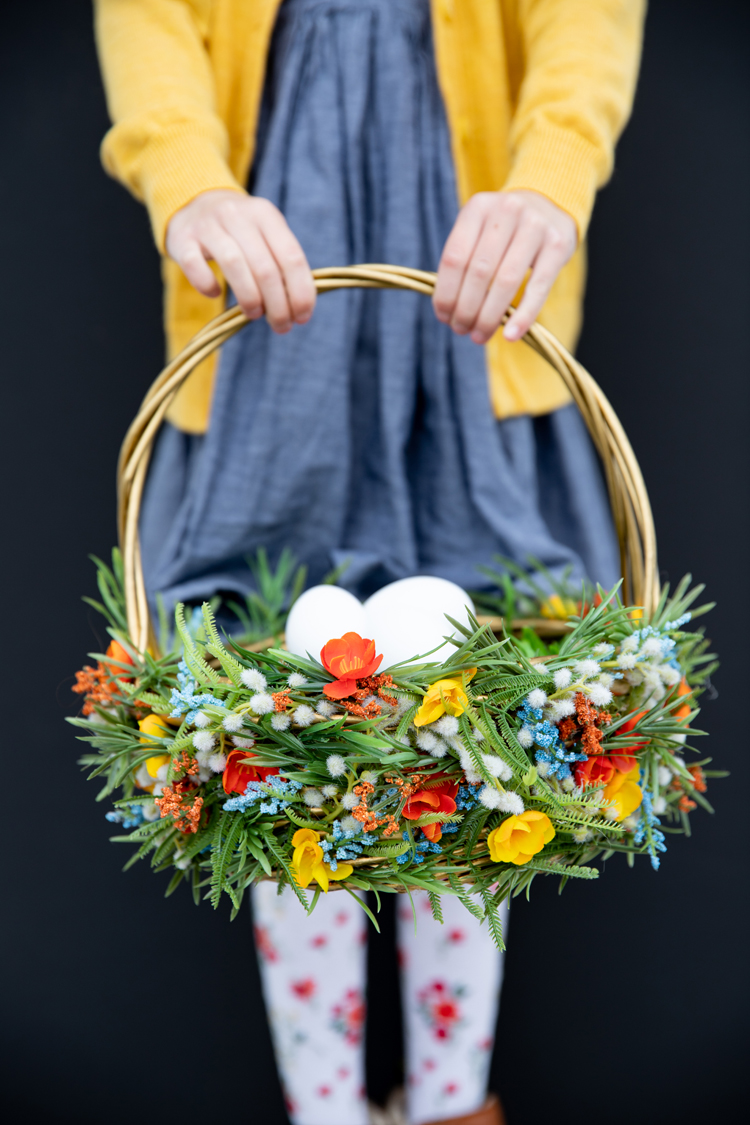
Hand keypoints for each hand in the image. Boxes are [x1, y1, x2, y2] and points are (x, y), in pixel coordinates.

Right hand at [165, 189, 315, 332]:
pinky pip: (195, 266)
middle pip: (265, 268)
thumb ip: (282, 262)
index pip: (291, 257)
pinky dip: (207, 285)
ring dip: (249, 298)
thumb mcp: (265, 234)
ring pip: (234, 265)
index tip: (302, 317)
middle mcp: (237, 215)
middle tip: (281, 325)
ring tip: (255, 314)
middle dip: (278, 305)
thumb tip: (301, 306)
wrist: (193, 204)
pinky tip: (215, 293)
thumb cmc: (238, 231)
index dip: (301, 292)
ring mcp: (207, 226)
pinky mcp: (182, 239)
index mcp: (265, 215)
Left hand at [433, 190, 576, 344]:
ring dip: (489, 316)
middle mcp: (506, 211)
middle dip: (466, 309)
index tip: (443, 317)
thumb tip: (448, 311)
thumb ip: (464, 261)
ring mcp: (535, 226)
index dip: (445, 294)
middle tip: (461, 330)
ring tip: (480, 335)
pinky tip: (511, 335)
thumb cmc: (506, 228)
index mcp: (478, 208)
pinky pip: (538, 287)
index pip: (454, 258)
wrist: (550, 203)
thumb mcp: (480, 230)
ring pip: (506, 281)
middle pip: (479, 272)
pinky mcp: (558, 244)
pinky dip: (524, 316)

+===+

■ TASK DIRECTIONS
Going through the entries above, show each line that contains "pinky".

■ ANSWER TO THE EXERCISE
pinky pip: (195, 266)
pinky dip: (207, 285)
pinky tip: (215, 293)
pinky mcp: (182, 239)
pinky tip: (511, 335)
pinky pip: (538, 287)
pinky mcp: (558, 244)
pinky dip: (524, 316)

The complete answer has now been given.